Your answer should hold every line of the records below that contains the string "only".

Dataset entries
★ ★ ★ ★ ★

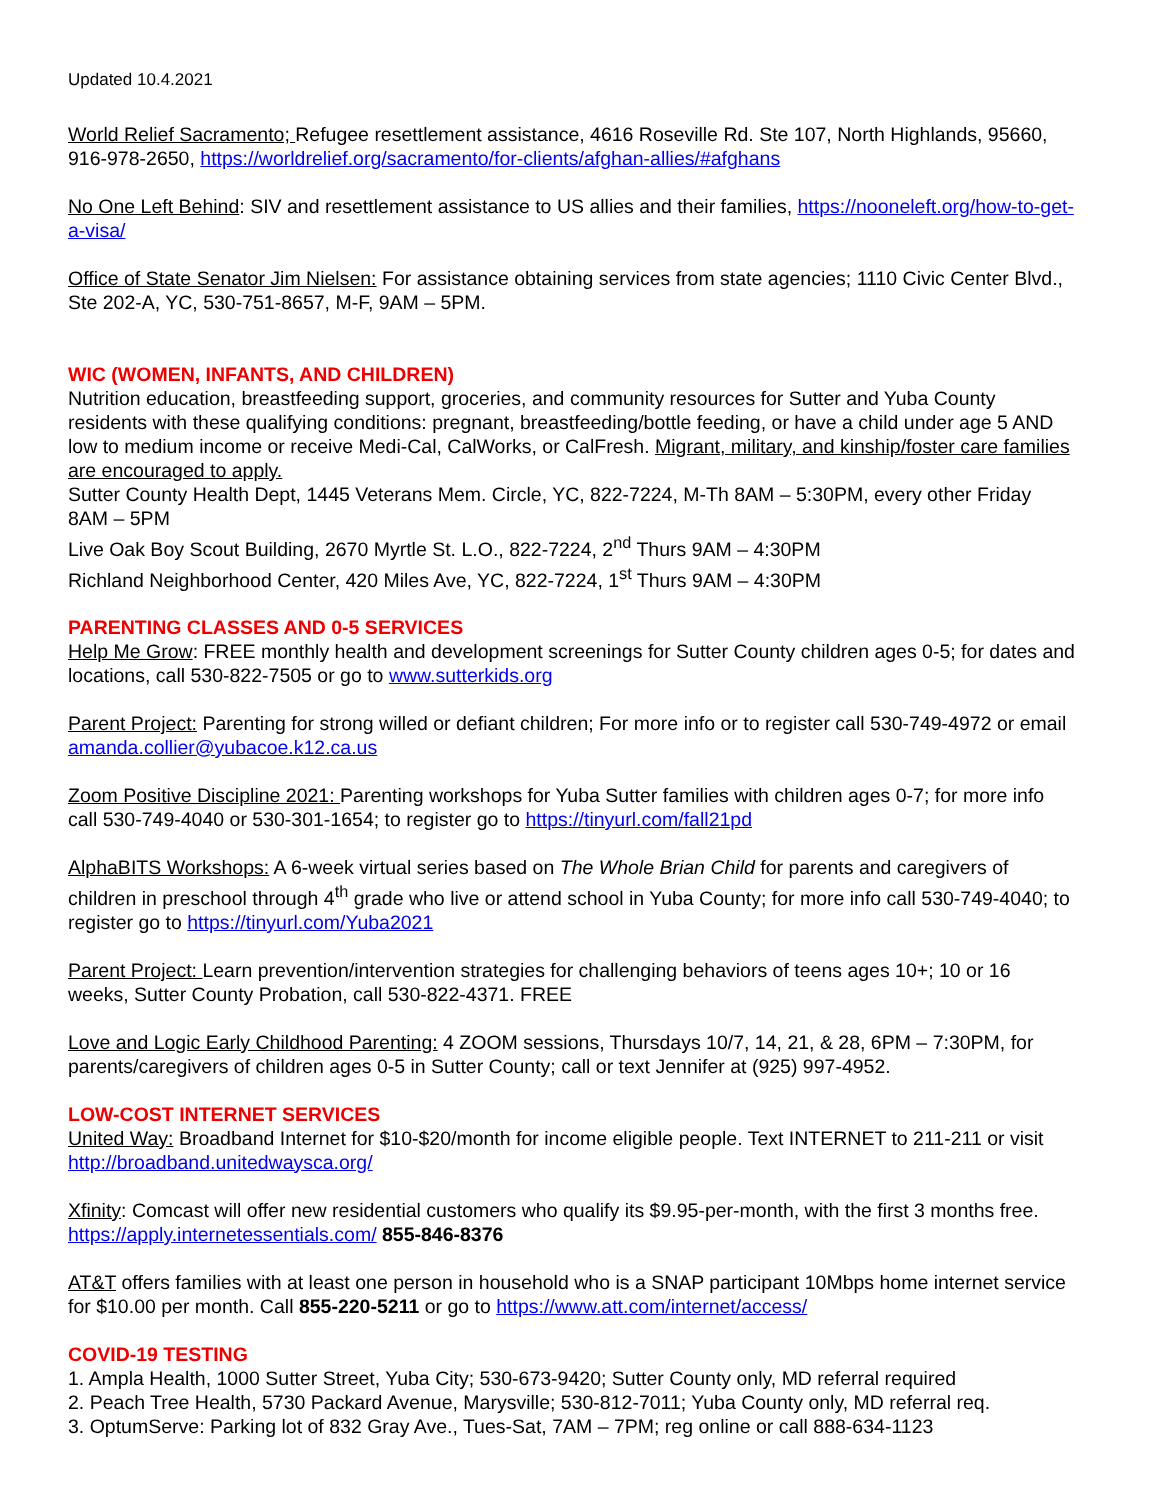Updated 10.4.2021
World Relief Sacramento; Refugee resettlement assistance, 4616 Roseville Rd. Ste 107, North Highlands, 95660, 916-978-2650, https://worldrelief.org/sacramento/for-clients/afghan-allies/#afghans
No One Left Behind: SIV and resettlement assistance to US allies and their families, https://nooneleft.org/how-to-get-a-visa/
Office of State Senator Jim Nielsen: For assistance obtaining services from state agencies; 1110 Civic Center Blvd., Ste 202-A, YC, 530-751-8657, M-F, 9AM – 5PM.
WIC (WOMEN, INFANTS, AND CHILDREN)
Nutrition education, breastfeeding support, groceries, and community resources for Sutter and Yuba County residents with these qualifying conditions: pregnant, breastfeeding/bottle feeding, or have a child under age 5 AND low to medium income or receive Medi-Cal, CalWorks, or CalFresh. Migrant, military, and kinship/foster care families are encouraged to apply.
Sutter County Health Dept, 1445 Veterans Mem. Circle, YC, 822-7224, M-Th 8AM – 5:30PM, every other Friday 8AM – 5PM
Live Oak Boy Scout Building, 2670 Myrtle St. L.O., 822-7224, 2<sup>nd</sup> Thurs 9AM – 4:30PM
Richland Neighborhood Center, 420 Miles Ave, YC, 822-7224, 1<sup>st</sup> Thurs 9AM – 4:30PM
PARENTING CLASSES AND 0-5 SERVICES
Help Me Grow: FREE monthly health and development screenings for Sutter County children ages 0-5; for dates and locations, call 530-822-7505 or go to www.sutterkids.org
Parent Project: Parenting for strong willed or defiant children; For more info or to register call 530-749-4972 or email amanda.collier@yubacoe.k12.ca.us
Zoom Positive Discipline 2021: Parenting workshops for Yuba Sutter families with children ages 0-7; for more info call 530-749-4040 or 530-301-1654; to register go to https://tinyurl.com/fall21pd
AlphaBITS Workshops: A 6-week virtual series based on The Whole Brian Child for parents and caregivers of children in preschool through 4<sup>th</sup> grade who live or attend school in Yuba County; for more info call 530-749-4040; to register go to https://tinyurl.com/Yuba2021
Parent Project: Learn prevention/intervention strategies for challenging behaviors of teens ages 10+; 10 or 16 weeks, Sutter County Probation, call 530-822-4371. FREE
Love and Logic Early Childhood Parenting: 4 ZOOM sessions, Thursdays 10/7, 14, 21, & 28, 6PM – 7:30PM, for parents/caregivers of children ages 0-5 in Sutter County; call or text Jennifer at (925) 997-4952.
LOW-COST INTERNET SERVICES
United Way: Broadband Internet for $10-$20/month for income eligible people. Text INTERNET to 211-211 or visit http://broadband.unitedwaysca.org/
Xfinity: Comcast will offer new residential customers who qualify its $9.95-per-month, with the first 3 months free. https://apply.internetessentials.com/ 855-846-8376
AT&T offers families with at least one person in household who is a SNAP participant 10Mbps home internet service for $10.00 per month. Call 855-220-5211 or go to https://www.att.com/internet/access/
COVID-19 TESTING
1. Ampla Health, 1000 Sutter Street, Yuba City; 530-673-9420; Sutter County only, MD referral required
2. Peach Tree Health, 5730 Packard Avenue, Marysville; 530-812-7011; Yuba County only, MD referral req.
3. OptumServe: Parking lot of 832 Gray Ave., Tues-Sat, 7AM – 7PM; reg online or call 888-634-1123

★ ★ ★ ★ ★

- EXERCISE ANSWER:
1. Ampla Health, 1000 Sutter Street, Yuba City; 530-673-9420; Sutter County only, MD referral required
2. Peach Tree Health, 5730 Packard Avenue, Marysville; 530-812-7011; Yuba County only, MD referral req.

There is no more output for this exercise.